The larvae of the rare goat moth feed inside tree trunks for up to five years. They create runs of fermented sap on the outside of the tree which attract a wide range of other insects.
One of the more interesting wildlife features that we’ve discovered on Dundreggan is the presence of ‘goat moth’ trees there. These are so-called because the larvae of the goat moth (Cossus cossus) burrow into the trunks of broadleaved trees (birch trees on Dundreggan), where they live for up to 5 years. They go through various instars, or stages of growth, before leaving the tree to pupate and then fly as adult moths. The species’ common name comes from the goat-like smell of the larvae.
It was Jane Bowman who first discovered these trees on the estate, and she now knows of four of them, with another that is abandoned. Jane had observed the adult moths on Dundreggan before, but until this summer hadn’t seen the larvae, as they can only usually be spotted when they emerge from their trees – an event that takes place perhaps on just one day in 5 years! There was considerable excitement therefore when larvae emerged from several trees on different parts of the estate within a period of a few days in August this year, including a day when the whole Trees for Life staff team was there for a site visit!
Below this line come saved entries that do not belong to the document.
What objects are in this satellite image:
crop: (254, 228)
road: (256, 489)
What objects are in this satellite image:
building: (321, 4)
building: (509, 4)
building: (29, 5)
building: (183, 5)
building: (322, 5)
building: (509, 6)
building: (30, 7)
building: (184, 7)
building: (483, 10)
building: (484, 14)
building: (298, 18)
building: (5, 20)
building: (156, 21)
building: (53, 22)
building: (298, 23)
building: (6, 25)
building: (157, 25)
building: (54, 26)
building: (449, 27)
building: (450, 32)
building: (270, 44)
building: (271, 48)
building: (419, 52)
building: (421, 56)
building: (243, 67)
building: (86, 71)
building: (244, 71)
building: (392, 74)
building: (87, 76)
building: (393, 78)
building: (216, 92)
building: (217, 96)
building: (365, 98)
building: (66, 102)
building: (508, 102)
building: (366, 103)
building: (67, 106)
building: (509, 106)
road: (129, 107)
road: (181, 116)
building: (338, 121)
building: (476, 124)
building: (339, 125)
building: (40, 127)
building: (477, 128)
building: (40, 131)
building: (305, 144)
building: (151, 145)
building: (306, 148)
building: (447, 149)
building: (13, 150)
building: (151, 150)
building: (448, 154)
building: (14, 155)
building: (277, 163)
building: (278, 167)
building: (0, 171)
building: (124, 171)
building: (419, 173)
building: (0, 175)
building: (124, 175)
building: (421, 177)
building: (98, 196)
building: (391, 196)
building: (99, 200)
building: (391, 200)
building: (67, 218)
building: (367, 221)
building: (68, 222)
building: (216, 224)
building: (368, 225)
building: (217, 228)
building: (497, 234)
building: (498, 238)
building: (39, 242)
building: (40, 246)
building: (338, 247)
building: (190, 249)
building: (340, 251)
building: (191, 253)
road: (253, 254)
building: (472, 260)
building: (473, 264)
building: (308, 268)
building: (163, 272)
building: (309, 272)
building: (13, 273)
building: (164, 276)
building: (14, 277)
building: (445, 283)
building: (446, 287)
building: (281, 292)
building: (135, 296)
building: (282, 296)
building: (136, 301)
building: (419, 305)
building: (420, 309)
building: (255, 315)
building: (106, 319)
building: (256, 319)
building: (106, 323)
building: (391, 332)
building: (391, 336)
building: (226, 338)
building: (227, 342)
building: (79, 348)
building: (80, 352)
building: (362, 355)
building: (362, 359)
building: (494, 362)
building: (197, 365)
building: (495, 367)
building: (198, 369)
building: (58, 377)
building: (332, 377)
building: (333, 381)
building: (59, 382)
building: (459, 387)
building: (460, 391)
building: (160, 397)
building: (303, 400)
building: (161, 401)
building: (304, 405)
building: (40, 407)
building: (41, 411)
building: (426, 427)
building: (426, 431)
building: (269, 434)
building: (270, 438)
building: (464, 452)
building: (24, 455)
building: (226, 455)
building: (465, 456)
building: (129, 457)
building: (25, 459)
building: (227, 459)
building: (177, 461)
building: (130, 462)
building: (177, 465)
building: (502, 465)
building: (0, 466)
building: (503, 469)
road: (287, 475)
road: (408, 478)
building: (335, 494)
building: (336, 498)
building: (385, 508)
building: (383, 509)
The larvae live in the trees for so long because it’s a slow process to digest the tough cellulose of the tree’s wood, and they reach a large size – fully grown caterpillars are up 10 cm long and a spectacular bright red colour. While they feed, they produce frass (as the excrement of caterpillars is known) and runs of fermented tree sap that drips out of their holes. This latter appears to be irresistible to a wide range of other insects, which come to feed on it. Red admiral butterflies are particularly attracted to goat moth trees, and the sap seems to make them intoxicated or ‘drunk’, as their behaviour is different when they are feeding, and they can be approached much closer than usual! In fact it was the presence of insects, the caterpillars’ frass and the discolouration of the host tree’s trunk that first tipped Jane off about the goat moth being on Dundreggan.
When they are fully grown, the larvae leave their host tree in summer and look for a place on the ground to pupate through the winter.
The adult moths emerge the following summer, and are on the wing in June and July. They are amongst the heaviest of all moths in the UK and have a wingspan of up to 9.5 cm. The adults don’t feed at all, and are also notable for adopting a distinctive angled posture when they are at rest on a tree. The goat moth is listed as a priority species in the UK Biodiversity Action Plan (BAP), so its presence on Dundreggan adds to the conservation importance of the estate.